Atuação em órgãos: BC, Receita, PGFN, Polícia Judiciária, Congresso e até o Judiciário
A cláusula 2.1 revela o ponto mais crítico do acordo. O escritório da esposa de um ministro do STF atuaria em:
– Banco Central (órgão regulador do setor financeiro)
– Receita Federal (administração tributária federal)
– PGFN (cobrança da dívida ativa da União)
– CADE (controle de concorrência)
– Ministério Público
– Polícia Judiciária
– Poder Judiciário
– Congresso Nacional (acompanhamento e articulação legislativa)
Segundo o documento, o escritório coordenaria cinco núcleos de atuação conjunta e complementar, com estratégias administrativa, regulatória, consultiva e contenciosa.

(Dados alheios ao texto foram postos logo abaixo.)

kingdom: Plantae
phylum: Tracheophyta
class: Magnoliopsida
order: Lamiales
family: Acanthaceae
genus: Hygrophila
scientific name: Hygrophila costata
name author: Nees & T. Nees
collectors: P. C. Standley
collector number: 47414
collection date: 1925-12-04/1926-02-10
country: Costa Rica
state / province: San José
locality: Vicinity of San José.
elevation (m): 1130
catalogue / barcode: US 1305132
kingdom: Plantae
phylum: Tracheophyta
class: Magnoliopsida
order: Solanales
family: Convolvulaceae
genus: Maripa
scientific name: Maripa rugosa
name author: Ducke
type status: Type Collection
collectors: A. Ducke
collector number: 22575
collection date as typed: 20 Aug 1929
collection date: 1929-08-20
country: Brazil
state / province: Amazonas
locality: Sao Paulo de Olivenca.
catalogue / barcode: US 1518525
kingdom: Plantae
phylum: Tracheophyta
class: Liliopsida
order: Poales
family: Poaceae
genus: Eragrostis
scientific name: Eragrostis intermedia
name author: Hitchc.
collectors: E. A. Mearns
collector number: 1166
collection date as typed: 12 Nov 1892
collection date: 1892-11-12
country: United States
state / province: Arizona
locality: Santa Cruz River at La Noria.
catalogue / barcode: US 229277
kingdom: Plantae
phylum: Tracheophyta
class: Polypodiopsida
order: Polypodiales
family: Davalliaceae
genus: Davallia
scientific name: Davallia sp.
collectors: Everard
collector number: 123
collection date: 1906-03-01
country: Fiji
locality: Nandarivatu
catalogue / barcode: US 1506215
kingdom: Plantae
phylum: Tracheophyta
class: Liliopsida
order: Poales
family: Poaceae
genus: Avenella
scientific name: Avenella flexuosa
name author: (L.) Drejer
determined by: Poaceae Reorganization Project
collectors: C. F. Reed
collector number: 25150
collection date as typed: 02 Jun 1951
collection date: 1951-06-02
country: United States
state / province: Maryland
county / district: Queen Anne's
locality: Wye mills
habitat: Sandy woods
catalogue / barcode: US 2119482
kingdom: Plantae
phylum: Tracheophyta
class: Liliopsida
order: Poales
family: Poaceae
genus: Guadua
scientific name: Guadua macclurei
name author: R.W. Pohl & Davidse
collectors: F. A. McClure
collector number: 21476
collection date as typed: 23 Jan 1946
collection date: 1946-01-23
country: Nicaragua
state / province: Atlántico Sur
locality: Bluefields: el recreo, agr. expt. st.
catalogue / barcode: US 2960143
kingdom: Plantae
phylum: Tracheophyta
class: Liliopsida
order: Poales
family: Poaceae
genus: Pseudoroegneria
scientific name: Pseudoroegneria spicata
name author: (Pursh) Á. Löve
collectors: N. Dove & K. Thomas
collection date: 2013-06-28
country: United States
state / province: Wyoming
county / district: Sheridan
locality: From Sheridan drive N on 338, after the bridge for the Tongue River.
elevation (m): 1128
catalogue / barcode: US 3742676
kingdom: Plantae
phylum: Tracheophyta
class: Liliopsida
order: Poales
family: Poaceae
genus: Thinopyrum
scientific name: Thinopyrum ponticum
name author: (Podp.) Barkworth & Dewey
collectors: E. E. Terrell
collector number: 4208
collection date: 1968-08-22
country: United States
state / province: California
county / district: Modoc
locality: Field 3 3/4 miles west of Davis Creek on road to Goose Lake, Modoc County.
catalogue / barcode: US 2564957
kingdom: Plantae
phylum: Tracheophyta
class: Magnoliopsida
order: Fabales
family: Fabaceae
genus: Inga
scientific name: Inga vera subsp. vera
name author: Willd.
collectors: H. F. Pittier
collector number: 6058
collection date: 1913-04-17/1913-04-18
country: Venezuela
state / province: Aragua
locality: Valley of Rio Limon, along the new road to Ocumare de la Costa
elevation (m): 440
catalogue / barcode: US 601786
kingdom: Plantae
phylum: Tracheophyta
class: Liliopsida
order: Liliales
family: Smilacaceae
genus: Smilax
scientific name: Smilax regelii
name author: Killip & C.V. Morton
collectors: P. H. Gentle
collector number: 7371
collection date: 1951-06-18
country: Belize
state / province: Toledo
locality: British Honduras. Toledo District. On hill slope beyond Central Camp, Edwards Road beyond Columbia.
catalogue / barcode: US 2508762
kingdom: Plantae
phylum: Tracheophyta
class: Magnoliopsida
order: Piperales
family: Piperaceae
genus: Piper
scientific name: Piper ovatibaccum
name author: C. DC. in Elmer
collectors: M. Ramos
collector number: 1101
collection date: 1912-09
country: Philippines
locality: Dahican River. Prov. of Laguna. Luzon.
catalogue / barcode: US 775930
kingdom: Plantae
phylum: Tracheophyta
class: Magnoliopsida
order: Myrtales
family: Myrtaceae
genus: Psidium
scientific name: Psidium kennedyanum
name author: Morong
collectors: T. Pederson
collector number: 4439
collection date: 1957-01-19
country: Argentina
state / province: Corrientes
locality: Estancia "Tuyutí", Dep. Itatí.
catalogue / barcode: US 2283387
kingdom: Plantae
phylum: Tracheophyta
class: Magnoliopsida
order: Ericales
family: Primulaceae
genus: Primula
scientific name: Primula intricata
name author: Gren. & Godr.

Blindagem institucional de luxo
A atuação nesses órgãos coincide diretamente com as áreas onde o Banco Master:
– é fiscalizado,
– é taxado,
-é investigado,
– e possui litígios ou interesses legislativos.
Não se trata apenas de representação jurídica convencional: é um serviço de proteção institucional integrada. Nas palavras de um especialista ouvido pelo Portal:
“É um tipo de contrato que constrói blindagem, não apenas defesa jurídica. E blindagem nesse nível custa caro, mas não R$ 3 milhões por mês.”
Conexões com o STF ampliam suspeitas
As revelações vêm na esteira de outro escândalo envolvendo o Master: decisões do ministro Dias Toffoli que suspenderam investigações e colocaram processos relacionados ao banco sob sigilo. Reportagens anteriores do Portal O Contribuinte apontam:
– viagens de Toffoli em jatinhos usados por advogados ligados ao Master;
– decisões monocráticas que beneficiaram diretamente o banco;
– e a relação histórica de coordenação entre Toffoli e Alexandre de Moraes desde 2019, quando ambos passaram a atuar juntos no chamado inquérito das fake news.
A publicação do contrato integral pela imprensa expõe um cenário que especialistas classificam como potencial conflito de interesses institucional, ainda que não haja, por enquanto, investigação formal aberta.